START Source data

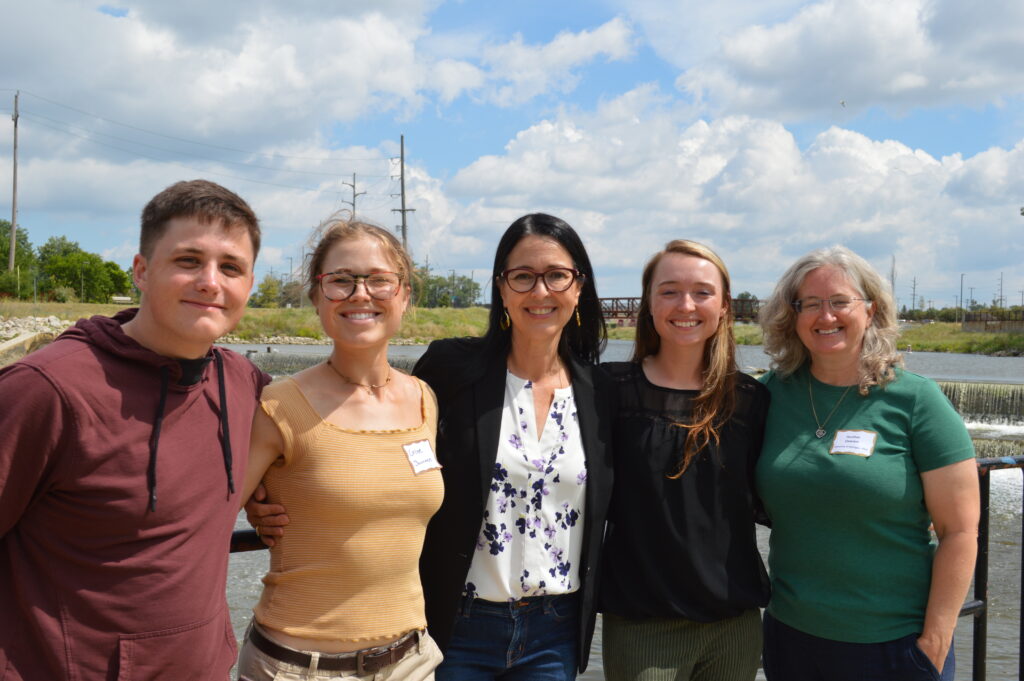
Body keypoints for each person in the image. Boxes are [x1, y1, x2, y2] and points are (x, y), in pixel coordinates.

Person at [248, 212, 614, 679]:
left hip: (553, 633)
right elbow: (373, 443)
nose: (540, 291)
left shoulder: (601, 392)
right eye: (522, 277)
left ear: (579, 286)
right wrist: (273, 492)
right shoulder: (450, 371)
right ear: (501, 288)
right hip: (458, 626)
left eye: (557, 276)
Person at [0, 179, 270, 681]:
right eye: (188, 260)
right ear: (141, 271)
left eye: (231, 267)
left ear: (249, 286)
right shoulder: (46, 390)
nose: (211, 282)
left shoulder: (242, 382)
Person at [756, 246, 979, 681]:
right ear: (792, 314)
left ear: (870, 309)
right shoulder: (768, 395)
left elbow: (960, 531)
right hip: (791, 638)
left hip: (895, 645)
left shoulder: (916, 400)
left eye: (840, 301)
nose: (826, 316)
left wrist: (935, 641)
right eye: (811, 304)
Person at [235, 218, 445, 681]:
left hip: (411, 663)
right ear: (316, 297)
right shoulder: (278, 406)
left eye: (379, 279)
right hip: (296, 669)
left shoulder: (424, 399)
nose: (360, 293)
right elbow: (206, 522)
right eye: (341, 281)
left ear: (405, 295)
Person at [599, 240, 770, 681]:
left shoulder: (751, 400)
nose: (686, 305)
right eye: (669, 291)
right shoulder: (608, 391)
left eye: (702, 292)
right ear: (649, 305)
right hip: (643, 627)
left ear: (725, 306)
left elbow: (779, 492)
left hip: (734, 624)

END Source data
START Source data

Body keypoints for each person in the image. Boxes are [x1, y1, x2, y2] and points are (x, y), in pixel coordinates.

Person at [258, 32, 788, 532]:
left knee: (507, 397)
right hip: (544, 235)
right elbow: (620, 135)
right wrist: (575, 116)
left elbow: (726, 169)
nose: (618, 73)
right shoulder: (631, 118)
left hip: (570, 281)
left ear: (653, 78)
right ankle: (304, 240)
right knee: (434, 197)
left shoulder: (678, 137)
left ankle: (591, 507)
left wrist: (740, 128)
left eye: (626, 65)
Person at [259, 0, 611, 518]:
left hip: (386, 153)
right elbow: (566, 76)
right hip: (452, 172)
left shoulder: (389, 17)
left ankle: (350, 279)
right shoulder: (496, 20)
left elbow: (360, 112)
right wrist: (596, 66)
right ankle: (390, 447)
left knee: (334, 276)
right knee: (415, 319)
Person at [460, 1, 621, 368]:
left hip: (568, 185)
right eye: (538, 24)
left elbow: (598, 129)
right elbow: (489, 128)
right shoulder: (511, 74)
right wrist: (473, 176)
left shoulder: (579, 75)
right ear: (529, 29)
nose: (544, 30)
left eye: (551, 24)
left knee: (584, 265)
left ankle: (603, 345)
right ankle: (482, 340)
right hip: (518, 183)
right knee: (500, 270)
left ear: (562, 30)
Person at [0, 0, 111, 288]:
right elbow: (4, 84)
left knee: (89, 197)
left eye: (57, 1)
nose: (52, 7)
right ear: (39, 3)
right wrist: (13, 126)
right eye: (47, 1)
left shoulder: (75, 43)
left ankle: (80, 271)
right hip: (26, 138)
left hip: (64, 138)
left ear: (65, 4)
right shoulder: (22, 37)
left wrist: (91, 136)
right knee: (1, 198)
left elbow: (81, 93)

END Source data

| Work request |
Within the material above, copy exactly the lines from the line that holds "right ear: (501, 288)" up to and including the line that holds "right shoulder: (278, 406)".

| Output of the exercise |
right ear: (501, 288)
right hip: (458, 626)
left eye: (557, 276)
Person at [0, 179, 270, 681]:
right eye: (188, 260)
right ear: (141, 271)
left eye: (231, 267)
left ear: (249, 286)
right shoulder: (46, 390)
nose: (211, 282)
left shoulder: (242, 382)
Person at [756, 246, 979, 681]:
right ear: (792, 314)
left ear: (870, 309)
right shoulder: (768, 395)
left elbow: (960, 531)
right hip: (791, 638)
left hip: (895, 645)
left shoulder: (916, 400)
left eye: (840, 301)
nose: (826, 316)
left wrist: (935, 641)
right eye: (811, 304)
Person at [235, 218, 445, 681]:
left hip: (411, 663)
right ear: (316, 297)
right shoulder: (278, 406)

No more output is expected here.